Make it local…take a national issue and relate it to whats happening locally (eg is there a new nuclear power plant planned for near where you live?)
Keep hold of the microphone…let them finish and then point out they have not answered your question (which they probably will not have)…re-ask it in a simplified form and if necessary “do a Paxman” on them.
For a Tory ask:
Do you think its acceptable for your party to be in coalition with “anti-Semitic, xenophobic homophobes” (in the words of MacMillan Scott) in the European Parliament? If you do, because they share your belief that Europe should not be a “federal Europe”, can you explain why you will not sit with Nick Griffin MEP who also shares this view?
Does you or your party still consider it acceptable for people to be discriminated against on the grounds of their sexuality?

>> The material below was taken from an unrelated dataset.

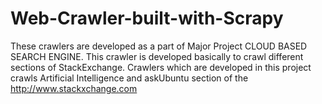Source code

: # Web-Crawler-built-with-Scrapy

These crawlers are developed as a part of Major Project CLOUD BASED SEARCH ENGINE. This crawler is developed basically to crawl different sections of StackExchange. Crawlers which are developed in this project crawls Artificial Intelligence and askUbuntu section of the http://www.stackxchange.com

If you do not, will you champion a move to get your party to apologies for Chris Graylings insensitive remarks and ask for his removal from his current post?
Can you guarantee your party will adopt policies to reach a 90% reduction in Green Houses Gases by 2050? If you can, could you outline how you plan to make such massive savings?
For a Labour candidate ask:
In light of the new generation of nuclear power plants planning to be built by your government, can you explain to me what will happen to the issue of waste? Assuming you have an answer to that, could you explain to me why it has not been made public?
Why are you pushing ahead with a biometric database using fingerprints, when fingerprinting is widely recognised as being inferior and less reliable to eye scans? Is your party putting money ahead of public safety?
Will you apologise to the families and friends of the hundreds of thousands of service men and civilians who have died in Afghanistan and Iraq?
For a Lib-Dem candidate ask:
In light of the economic melt down in Greece, would you still advocate Britain joining the Euro?
Do you support the EU’s drive to further its energy relationship with countries such as Iran, Turkmenistan and Nigeria, some of the worst human rights violators in the world? Should the EU put principles above its energy security?
What are the economic conditions that are needed for you to implement your previous commitment to scrap tuition fees? Do we face a danger that this might be placed on a back burner?
These are just a few questions plucked out of the dark…research your candidates and hold them to account.